Nicholas has spent much of his life navigating systems meant to care for him. He was in foster care from birth until age two. At seven, he entered residential care, where he remained for years before returning home again. In recent months, his crises escalated beyond hospitalizations, and he had encounters with the legal system. Despite all his years in the “system,” he is still in need of more care than we can support.
His case is not rare. According to the Citizens Committee for Children, 1 in 10 children in New York experience mental health challenges serious enough to affect their daily functioning in family and school life.
Organizations like JCCA, the nonprofit where I work, are charged with serving children and families in need of mental and behavioral health services. We struggle to serve the children with the most acute needs because options are often unavailable due to gaps in services, long waitlists, and staffing shortages. New York City and State can change this, but it will require targeted investment.
We need the City and State to expand intensive, home- and community-based services that can step in before crises escalate, especially for youth with both developmental disabilities and serious mental health needs. There are still too few program options available for young people, like Nicholas, which is why he keeps winding up in the hospital.
There is also a need beyond the most acute cases. Estimates suggest that three in four children covered by Medicaid in New York are not receiving the mental health care they need. We need to expand programming, both existing services with waitlists and new programs that meet more complex needs. But to expand and stand up new programming, we need the staff to provide the services.
To address staffing needs, our government partners must invest in the behavioral health workforce through loan forgiveness, tuition assistance, and support for training and licensure so providers can recruit and retain qualified staff. Today, the cost of attaining the right degree and licensure, like for social work, is a significant barrier for aspiring clinicians without significant resources. We also need the state to raise service rates and relax barriers to billing for higher acuity youth. Service providers across the state have called for the Governor to invest $200 million in home and community-based behavioral health services to begin addressing this need. Agencies like JCCA often have 20%+ vacancy rates because of the workforce shortage, making it impossible to serve all the children who come to us for care.

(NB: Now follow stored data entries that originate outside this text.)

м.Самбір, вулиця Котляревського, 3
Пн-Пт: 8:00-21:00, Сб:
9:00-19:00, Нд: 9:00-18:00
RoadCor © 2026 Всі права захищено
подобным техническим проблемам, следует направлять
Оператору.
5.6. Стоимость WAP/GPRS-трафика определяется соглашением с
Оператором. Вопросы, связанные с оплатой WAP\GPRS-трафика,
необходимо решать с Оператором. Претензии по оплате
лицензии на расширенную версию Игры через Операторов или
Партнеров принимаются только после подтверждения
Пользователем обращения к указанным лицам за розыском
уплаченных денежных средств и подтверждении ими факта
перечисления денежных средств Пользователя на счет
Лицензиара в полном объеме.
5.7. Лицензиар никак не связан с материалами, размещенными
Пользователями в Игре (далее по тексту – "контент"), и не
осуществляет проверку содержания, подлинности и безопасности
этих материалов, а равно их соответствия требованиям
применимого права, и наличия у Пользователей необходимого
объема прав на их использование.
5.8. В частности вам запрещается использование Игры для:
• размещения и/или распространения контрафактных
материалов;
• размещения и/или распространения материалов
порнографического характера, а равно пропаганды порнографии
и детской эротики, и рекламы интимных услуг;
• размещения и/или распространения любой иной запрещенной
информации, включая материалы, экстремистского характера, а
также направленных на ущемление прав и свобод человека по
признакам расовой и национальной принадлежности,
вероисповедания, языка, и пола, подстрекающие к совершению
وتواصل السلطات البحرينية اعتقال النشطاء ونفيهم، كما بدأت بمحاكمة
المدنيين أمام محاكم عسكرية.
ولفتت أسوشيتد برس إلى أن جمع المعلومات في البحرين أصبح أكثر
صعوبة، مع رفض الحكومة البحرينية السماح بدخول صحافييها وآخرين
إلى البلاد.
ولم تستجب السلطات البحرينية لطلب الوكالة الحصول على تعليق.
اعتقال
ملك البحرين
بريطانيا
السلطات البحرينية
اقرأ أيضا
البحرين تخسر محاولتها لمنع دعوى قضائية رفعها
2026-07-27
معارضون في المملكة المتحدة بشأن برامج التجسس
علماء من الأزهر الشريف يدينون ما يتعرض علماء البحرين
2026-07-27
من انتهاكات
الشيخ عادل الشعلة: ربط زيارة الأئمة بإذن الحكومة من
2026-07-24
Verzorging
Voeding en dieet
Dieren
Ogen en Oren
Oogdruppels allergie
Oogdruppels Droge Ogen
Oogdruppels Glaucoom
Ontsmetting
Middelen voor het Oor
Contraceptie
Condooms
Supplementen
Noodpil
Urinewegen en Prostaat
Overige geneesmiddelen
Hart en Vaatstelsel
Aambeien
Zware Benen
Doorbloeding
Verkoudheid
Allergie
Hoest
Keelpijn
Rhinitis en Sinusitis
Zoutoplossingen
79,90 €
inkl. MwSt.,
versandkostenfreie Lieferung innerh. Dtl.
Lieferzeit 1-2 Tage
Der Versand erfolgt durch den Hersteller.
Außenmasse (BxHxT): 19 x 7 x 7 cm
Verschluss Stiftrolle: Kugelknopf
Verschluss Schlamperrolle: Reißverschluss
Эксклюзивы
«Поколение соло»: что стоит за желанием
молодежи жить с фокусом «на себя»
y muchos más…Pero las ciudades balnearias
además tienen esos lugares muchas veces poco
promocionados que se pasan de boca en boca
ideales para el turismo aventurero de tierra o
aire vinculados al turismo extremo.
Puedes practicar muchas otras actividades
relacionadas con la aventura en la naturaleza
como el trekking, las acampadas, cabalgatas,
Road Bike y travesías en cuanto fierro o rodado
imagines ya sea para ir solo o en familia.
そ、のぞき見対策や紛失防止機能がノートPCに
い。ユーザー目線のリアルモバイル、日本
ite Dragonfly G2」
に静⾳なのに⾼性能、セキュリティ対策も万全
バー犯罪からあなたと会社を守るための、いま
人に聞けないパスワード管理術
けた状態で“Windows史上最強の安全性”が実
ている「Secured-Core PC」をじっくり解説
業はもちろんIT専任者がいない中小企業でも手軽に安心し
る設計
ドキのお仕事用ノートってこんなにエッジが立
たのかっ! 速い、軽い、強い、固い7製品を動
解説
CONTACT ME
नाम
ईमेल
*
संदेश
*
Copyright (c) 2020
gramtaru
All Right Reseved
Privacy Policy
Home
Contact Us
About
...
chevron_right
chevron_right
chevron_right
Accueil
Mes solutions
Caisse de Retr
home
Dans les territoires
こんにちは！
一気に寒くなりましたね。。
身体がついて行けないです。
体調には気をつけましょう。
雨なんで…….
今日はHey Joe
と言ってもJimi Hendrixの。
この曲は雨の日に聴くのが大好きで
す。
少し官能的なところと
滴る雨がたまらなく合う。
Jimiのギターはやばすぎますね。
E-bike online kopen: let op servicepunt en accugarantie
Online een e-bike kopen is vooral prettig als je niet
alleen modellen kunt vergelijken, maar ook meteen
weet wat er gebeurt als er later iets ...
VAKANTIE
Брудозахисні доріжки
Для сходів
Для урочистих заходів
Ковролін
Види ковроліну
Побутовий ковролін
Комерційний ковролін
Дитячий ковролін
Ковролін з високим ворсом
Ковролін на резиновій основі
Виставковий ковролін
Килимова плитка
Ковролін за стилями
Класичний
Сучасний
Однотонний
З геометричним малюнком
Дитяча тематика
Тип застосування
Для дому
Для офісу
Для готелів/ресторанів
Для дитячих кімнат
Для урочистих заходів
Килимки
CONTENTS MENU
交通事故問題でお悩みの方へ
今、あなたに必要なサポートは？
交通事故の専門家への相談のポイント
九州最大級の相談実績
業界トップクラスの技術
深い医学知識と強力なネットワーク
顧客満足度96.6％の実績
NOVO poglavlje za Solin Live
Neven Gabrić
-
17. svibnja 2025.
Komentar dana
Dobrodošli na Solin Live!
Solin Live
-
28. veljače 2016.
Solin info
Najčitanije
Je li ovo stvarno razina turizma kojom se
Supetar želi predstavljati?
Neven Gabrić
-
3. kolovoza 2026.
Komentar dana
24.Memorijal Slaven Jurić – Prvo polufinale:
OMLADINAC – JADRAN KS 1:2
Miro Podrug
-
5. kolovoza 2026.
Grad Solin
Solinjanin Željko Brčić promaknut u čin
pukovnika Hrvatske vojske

These are practical steps that would provide young people with the support they lack today. This will require a significant investment of funding. But our children and families need and deserve the ability to build stable, healthy, independent lives. And in the long term, this investment won’t just be the right thing to do for youth like Nicholas and their families, it will help build stronger communities and a better city for all. It will also help reduce expensive emergency services that today, for children like Nicholas, function as an outrageously expensive band-aid.
Lauren Pack is the Director of Health Homes and Non-Medicaid Coordination at JCCA.